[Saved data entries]
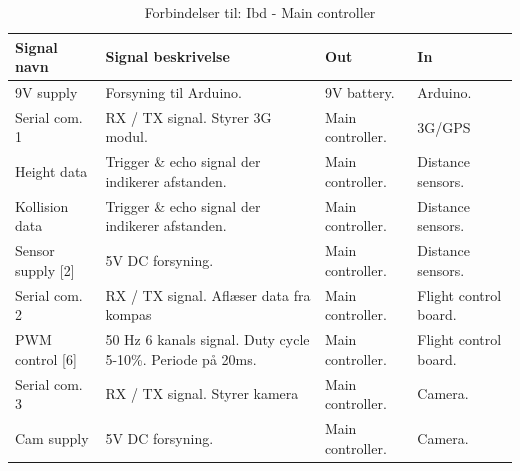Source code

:\begin{table}[H]
	\centering
		\begin{tabular}{|p{2.6 cm}|p{4.9 cm}|p{2.5 cm}|p{2.5 cm}|}  
		\hline
			\textbf{Signal navn} 	& \textbf{Signal beskrivelse}		& \textbf{Out} 				& \textbf{In}     \\ \hline
			9V supply & Forsyning til Arduino. & 9V battery. & Arduino. 		    \\ \hline
			Serial com. 1		& RX / TX signal. Styrer 3G modul. 	& Main controller. 	& 3G/GPS    \\ \hline
			Height data		& Trigger \& echo signal der indikerer afstanden. 	& Main controller.	& Distance sensors.	\\ \hline
			Kollision data	& Trigger \& echo signal der indikerer afstanden. 	& Main controller.	& Distance sensors.  \\ \hline
			Sensor supply [2]	& 5V DC forsyning.	& Main controller. & Distance sensors.	\\ \hline
			Serial com. 2		& RX / TX signal. Aflæser data fra kompas & Main controller.				& Flight control board. 	\\ \hline 
			PWM control [6]		& 50 Hz 6 kanals signal. Duty cycle 5-10\%. Periode på 20ms.	& Main controller.				& Flight control board.	\\ \hline
			Serial com. 3		& RX / TX signal. Styrer kamera	& Main controller.	& Camera.	\\ \hline
			Cam supply			& 5V DC forsyning. 	& Main controller.	& Camera.	\\ \hline 
		\end{tabular}
	\caption{Forbindelser til: Ibd - Main controller}
	\label{tab:IBDMaincontroller}
\end{table}

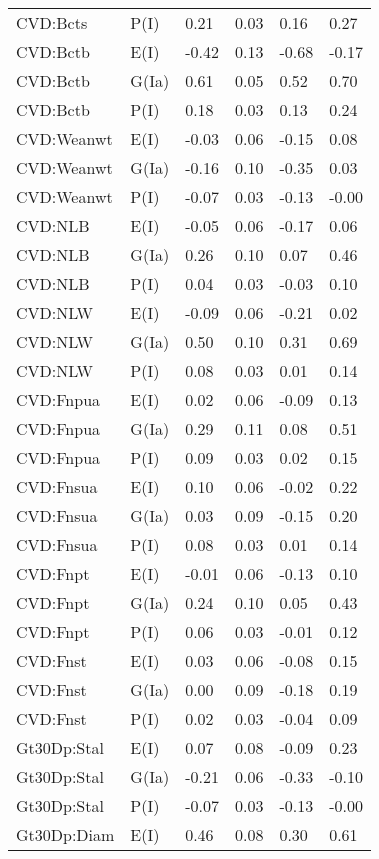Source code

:\begin{center}
\begin{longtable}{|p{1.1in}|p{0.7in}|p{0.7in}|p{0.6in}|p{0.6in}|p{0.6in}|}
  CVD:Bcts & P(I) & 0.21 & 0.03 & 0.16 & 0.27 \\ 
  CVD:Bctb & E(I) & -0.42 & 0.13 & -0.68 & -0.17 \\ 
  CVD:Bctb & G(Ia) & 0.61 & 0.05 & 0.52 & 0.70 \\ 
  CVD:Bctb & P(I) & 0.18 & 0.03 & 0.13 & 0.24 \\ 
  CVD:Weanwt & E(I) & -0.03 & 0.06 & -0.15 & 0.08 \\ 
  CVD:Weanwt & G(Ia) & -0.16 & 0.10 & -0.35 & 0.03 \\ 
  CVD:Weanwt & P(I) & -0.07 & 0.03 & -0.13 & -0.00 \\ 
  CVD:NLB & E(I) & -0.05 & 0.06 & -0.17 & 0.06 \\ 
  CVD:NLB & G(Ia) & 0.26 & 0.10 & 0.07 & 0.46 \\ 
  CVD:NLB & P(I) & 0.04 & 0.03 & -0.03 & 0.10 \\ 
  CVD:NLW & E(I) & -0.09 & 0.06 & -0.21 & 0.02 \\ 
  CVD:NLW & G(Ia) & 0.50 & 0.10 & 0.31 & 0.69 \\ 
  CVD:NLW & P(I) & 0.08 & 0.03 & 0.01 & 0.14 \\ 
  CVD:Fnpua & E(I) & 0.02 & 0.06 & -0.09 & 0.13 \\ 
  CVD:Fnpua & G(Ia) & 0.29 & 0.11 & 0.08 & 0.51 \\ 
  CVD:Fnpua & P(I) & 0.09 & 0.03 & 0.02 & 0.15 \\ 
  CVD:Fnsua & E(I) & 0.10 & 0.06 & -0.02 & 0.22 \\ 
  CVD:Fnsua & G(Ia) & 0.03 & 0.09 & -0.15 & 0.20 \\ 
  CVD:Fnsua & P(I) & 0.08 & 0.03 & 0.01 & 0.14 \\ 
  CVD:Fnpt & E(I) & -0.01 & 0.06 & -0.13 & 0.10 \\ 
  CVD:Fnpt & G(Ia) & 0.24 & 0.10 & 0.05 & 0.43 \\ 
  CVD:Fnpt & P(I) & 0.06 & 0.03 & -0.01 & 0.12 \\ 
  CVD:Fnst & E(I) & 0.03 & 0.06 & -0.08 & 0.15 \\ 
  CVD:Fnst & G(Ia) & 0.00 & 0.09 & -0.18 & 0.19 \\ 
  CVD:Fnst & P(I) & 0.02 & 0.03 & -0.04 & 0.09 \\ 
  Gt30Dp:Stal & E(I) & 0.07 & 0.08 & -0.09 & 0.23 \\ 
  Gt30Dp:Stal & G(Ia) & -0.21 & 0.06 & -0.33 & -0.10 \\ 
  Gt30Dp:Stal & P(I) & -0.07 & 0.03 & -0.13 & -0.00 \\ 
  Gt30Dp:Diam & E(I) & 0.46 & 0.08 & 0.30 & 0.61 \\ 

\end{longtable}
\end{center}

Work item:
Which of the lines above include the string "supply"? Pick them out and copy them.

Exercise solution:
			9V supply & Forsyning til Arduino. & 9V battery. & Arduino. 		    \\ \hline
			Sensor supply [2]	& 5V DC forsyning.	& Main controller. & Distance sensors.	\\ \hline
			Cam supply			& 5V DC forsyning. 	& Main controller.	& Camera.	\\ \hline 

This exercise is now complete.